Keep in mind that your insurance policy will remain active only if you pay your premiums year after year. If you start paying at age 65 and don’t need long-term care until age 85, you will have paid your long-term care insurance premiums for two decades before you can use your policy.

At this point, you would have paid more than $42,000 in premiums as a male, and over $62,000 if you were a female. If you need long-term care in a high-intensity setting for the last few years of your life, that investment may pay off.

However, it is more likely that you will not face any cost. Specifically, the U.S. Department of Health and Human Services estimates that 63% of retirees expect to spend $0 in long-term care costs in their lifetime, either because they won’t need long-term care at all or because they will. Access to alternative care provided by relatives or loved ones.

In light of this fact, it may be worth considering what would happen if you only save the amount you would have otherwise paid in premiums. Let’s say you save $2,100 a year and then invest it – Gaining 7% compound annual growth rate — Between the ages of 65 and 85 you’ll receive over $86,000 after the same 20-year period.

If you save $3,100 a year instead and manage to compound at the same rate, you’ll have more than $126,000 left, enough to cover a large portion of your long-term care costs—if they ever are. also come into effect.

To insure or not?

Long-term care is expensive.
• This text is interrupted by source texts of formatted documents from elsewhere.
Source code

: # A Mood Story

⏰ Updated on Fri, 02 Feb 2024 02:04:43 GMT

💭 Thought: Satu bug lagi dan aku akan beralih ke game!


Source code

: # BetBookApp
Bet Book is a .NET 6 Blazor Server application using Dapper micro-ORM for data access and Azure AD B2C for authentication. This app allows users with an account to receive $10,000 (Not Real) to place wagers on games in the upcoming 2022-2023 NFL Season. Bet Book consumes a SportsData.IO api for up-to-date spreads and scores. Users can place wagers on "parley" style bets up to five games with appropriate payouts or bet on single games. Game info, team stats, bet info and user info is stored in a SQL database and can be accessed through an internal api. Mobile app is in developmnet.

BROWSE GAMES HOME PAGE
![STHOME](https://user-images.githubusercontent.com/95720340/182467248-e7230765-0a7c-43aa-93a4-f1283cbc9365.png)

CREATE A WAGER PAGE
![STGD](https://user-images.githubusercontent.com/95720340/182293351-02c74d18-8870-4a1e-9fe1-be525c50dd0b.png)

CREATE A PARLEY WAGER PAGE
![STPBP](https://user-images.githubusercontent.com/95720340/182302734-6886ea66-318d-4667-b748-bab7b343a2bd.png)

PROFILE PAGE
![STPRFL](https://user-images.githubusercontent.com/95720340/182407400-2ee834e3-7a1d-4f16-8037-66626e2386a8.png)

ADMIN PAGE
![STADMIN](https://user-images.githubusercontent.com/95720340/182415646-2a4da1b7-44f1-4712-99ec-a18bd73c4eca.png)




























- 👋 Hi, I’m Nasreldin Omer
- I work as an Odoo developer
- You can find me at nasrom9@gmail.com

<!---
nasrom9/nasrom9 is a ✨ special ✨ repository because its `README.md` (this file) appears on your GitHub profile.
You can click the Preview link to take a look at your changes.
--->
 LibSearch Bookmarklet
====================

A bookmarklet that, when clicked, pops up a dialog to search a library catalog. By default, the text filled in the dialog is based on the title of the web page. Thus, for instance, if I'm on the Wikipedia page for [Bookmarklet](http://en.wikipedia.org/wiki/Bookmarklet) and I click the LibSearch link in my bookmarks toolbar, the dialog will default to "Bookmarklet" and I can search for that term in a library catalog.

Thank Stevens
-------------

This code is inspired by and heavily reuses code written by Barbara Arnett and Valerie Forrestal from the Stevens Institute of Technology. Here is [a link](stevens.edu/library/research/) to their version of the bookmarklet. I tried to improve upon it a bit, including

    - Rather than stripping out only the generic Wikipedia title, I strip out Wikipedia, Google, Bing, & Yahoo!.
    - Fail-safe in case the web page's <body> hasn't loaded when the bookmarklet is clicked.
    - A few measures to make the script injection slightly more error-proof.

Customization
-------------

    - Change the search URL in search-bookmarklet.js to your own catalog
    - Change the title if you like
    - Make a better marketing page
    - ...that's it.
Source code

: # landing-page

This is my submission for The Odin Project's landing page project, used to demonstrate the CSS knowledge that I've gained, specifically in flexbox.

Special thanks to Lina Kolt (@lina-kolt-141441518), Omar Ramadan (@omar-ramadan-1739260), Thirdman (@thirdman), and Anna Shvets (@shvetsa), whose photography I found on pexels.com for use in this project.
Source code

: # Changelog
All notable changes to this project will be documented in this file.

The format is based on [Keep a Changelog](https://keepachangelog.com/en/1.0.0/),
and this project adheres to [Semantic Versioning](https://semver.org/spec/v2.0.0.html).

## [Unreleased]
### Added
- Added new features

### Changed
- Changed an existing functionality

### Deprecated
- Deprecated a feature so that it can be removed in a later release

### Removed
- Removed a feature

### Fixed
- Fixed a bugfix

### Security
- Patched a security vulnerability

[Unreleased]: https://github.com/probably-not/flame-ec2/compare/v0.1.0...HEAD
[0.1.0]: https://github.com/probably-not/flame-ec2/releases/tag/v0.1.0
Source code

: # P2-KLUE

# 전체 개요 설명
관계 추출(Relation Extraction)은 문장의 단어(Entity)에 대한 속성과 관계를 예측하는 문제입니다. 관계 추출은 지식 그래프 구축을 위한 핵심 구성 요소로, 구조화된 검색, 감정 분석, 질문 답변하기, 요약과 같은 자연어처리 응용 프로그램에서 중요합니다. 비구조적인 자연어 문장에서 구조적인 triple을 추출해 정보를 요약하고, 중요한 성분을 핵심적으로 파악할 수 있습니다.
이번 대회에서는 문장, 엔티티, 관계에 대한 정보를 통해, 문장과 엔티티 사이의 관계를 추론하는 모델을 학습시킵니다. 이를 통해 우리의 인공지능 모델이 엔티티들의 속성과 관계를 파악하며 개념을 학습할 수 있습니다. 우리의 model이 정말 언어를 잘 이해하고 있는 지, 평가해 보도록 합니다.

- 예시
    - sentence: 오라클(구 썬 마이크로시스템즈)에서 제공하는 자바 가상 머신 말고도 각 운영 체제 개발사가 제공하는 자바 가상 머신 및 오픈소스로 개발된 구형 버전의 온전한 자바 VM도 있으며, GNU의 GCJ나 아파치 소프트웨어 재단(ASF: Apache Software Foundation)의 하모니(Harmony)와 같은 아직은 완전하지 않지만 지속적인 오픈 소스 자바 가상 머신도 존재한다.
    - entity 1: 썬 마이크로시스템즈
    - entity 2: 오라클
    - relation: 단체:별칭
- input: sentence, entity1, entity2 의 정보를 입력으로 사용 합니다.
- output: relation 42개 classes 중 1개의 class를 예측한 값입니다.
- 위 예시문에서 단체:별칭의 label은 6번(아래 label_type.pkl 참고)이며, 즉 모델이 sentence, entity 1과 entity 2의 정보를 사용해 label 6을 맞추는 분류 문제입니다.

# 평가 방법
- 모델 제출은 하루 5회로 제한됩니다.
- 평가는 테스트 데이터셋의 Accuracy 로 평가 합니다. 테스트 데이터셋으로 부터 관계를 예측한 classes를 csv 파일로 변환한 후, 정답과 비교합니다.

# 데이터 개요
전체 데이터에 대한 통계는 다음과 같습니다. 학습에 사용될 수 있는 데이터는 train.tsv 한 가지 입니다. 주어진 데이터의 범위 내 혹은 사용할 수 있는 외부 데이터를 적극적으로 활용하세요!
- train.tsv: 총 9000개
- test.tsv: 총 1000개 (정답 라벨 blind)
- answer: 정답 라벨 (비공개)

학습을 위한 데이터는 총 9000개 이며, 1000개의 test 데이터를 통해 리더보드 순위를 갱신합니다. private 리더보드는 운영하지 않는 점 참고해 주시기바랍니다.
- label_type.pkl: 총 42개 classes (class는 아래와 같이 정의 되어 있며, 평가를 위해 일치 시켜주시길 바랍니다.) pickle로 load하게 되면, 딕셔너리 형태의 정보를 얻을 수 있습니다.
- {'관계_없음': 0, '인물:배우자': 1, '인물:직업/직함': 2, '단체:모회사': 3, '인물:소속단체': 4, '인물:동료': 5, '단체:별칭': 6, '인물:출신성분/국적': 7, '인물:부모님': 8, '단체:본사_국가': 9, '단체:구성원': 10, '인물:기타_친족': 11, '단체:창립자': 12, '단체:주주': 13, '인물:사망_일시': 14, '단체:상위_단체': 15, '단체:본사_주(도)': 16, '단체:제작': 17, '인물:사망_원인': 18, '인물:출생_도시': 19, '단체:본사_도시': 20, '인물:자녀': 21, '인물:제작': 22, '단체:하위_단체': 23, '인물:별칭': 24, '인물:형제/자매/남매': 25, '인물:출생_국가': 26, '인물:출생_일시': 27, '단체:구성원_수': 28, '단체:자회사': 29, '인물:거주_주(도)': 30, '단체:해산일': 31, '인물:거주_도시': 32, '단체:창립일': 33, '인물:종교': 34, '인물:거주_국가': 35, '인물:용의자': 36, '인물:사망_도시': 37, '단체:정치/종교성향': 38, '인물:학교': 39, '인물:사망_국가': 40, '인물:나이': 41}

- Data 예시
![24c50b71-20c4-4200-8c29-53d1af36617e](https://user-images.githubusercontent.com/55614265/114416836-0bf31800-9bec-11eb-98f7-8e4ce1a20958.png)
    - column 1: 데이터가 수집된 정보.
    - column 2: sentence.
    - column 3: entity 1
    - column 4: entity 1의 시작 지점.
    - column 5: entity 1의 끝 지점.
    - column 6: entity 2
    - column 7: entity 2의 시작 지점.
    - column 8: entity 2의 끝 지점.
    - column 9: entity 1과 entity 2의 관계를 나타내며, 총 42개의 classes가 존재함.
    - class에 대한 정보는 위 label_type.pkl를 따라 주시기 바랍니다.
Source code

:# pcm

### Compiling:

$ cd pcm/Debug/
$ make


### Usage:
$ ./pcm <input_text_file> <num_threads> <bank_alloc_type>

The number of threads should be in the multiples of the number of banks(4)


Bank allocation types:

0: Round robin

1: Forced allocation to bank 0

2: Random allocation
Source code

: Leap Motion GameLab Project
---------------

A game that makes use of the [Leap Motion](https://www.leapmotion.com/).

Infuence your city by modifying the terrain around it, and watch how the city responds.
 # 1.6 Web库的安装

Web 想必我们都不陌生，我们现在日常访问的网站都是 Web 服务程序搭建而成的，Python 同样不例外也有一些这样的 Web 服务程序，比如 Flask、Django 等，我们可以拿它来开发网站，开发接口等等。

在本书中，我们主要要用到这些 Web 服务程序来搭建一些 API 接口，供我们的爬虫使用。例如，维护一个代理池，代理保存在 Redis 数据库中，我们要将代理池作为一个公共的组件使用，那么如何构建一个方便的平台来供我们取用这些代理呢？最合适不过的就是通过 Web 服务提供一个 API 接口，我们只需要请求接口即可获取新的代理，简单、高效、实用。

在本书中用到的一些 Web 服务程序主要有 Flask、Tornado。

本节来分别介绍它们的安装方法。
But long-term care insurance is just that – so much so that you may be better off saving and investing the money rather than spending it on insurance premiums.

Long-term care insurance may still make sense if you expect to be among the small fraction of Americans who will bear substantial long-term care costs. But the overwhelming majority of retirees who face out-of-pocket expenses that fall under the lifetime cost of insurance premiums may be better paid for care on their own.

By carefully considering your options and evaluating your health, family circumstances and financial situation, you will have a strong idea of ​​how to arrange for your health care needs in old age – long-term care insurance or not.